The first women’s memorial march was held in 1991 in response to the murder of a Coast Salish woman on Powell Street in Vancouver. Her name is not spoken today out of respect for the wishes of her family. Out of this sense of hopelessness and anger came an annual march on Valentine’s Day to express compassion, community, and caring for all women in Vancouver’s Downtown Eastside, Unceded Coast Salish Territories.
Twenty one years later, the women’s memorial march continues to honour the lives of missing and murdered women.

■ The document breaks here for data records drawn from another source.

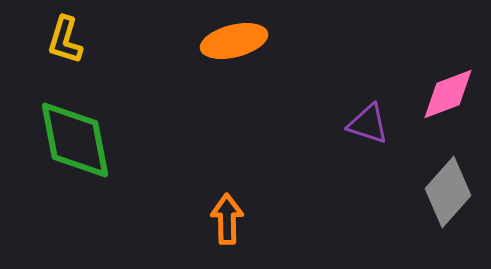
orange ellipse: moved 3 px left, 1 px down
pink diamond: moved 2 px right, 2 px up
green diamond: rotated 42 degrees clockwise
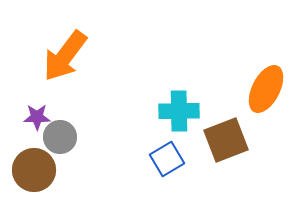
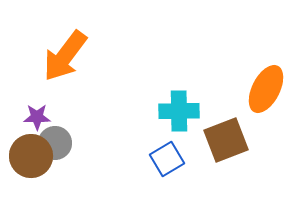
gray circle: moved 5 px left, 6 px down
brown circle: moved 3 px left, 14 px up
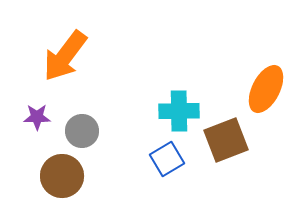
gray circle: moved 27 px right, 12 px up
brown circle: moved 31 px right, 20 px down
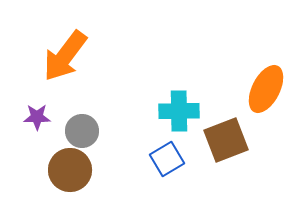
brown circle: moved 8 px right, 6 px up
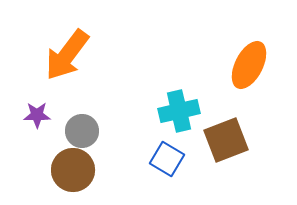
orange arrow: moved 2 px right, 1 px up
orange ellipse: moved 17 px left, 24 px up
cyan cross: rotated 12 degrees counterclockwise
purple star: moved 2 px up
blue square: rotated 28 degrees counterclockwise
brown circle: moved 3 px right
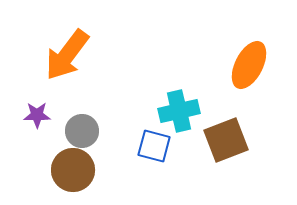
blue square: moved 13 px left, 13 px up; rotated 16 degrees counterclockwise
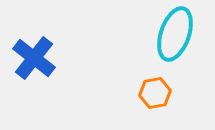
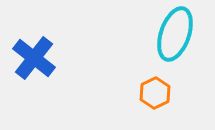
orange hexagon: rotated 16 degrees counterclockwise
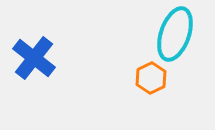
orange hexagon: moved 4 px left, 15 px up
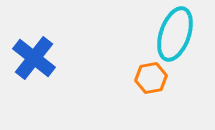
orange hexagon: rotated 16 degrees clockwise
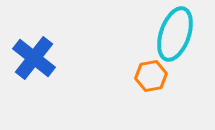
orange hexagon: moved 2 px up
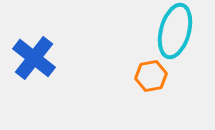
cyan ellipse: moved 3 px up; rotated 4 degrees counterclockwise
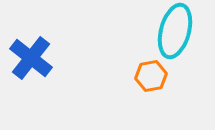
blue cross: moved 3 px left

This year, the Feb 14th Women’s Memorial March occurs in the context of the Sham provincial missing women’s inquiry headed by Wally Oppall, which we are boycotting because we have been shut out from it and it has continued to marginalize the voices and experiences of women from the DTES. Women continue to go missing or be murdered with no action from any level of government to address these tragedies or the systemic nature of gendered violence, poverty, racism, or colonialism. The Feb 14th Women’s Memorial March Committee and DTES Women’s Centre have recently made submissions under Article 8 of the Optional Protocol of the UN Committee on the Elimination of Discrimination Against Women, and are now seeking justice internationally.
This event is organized and led by women in the DTES because women – especially Indigenous women – face physical, mental, emotional, and spiritual violence on a daily basis. The February 14th Women’s Memorial March is an opportunity to come together to grieve the loss of our beloved sisters, remember the women who are still missing, and to dedicate ourselves to justice.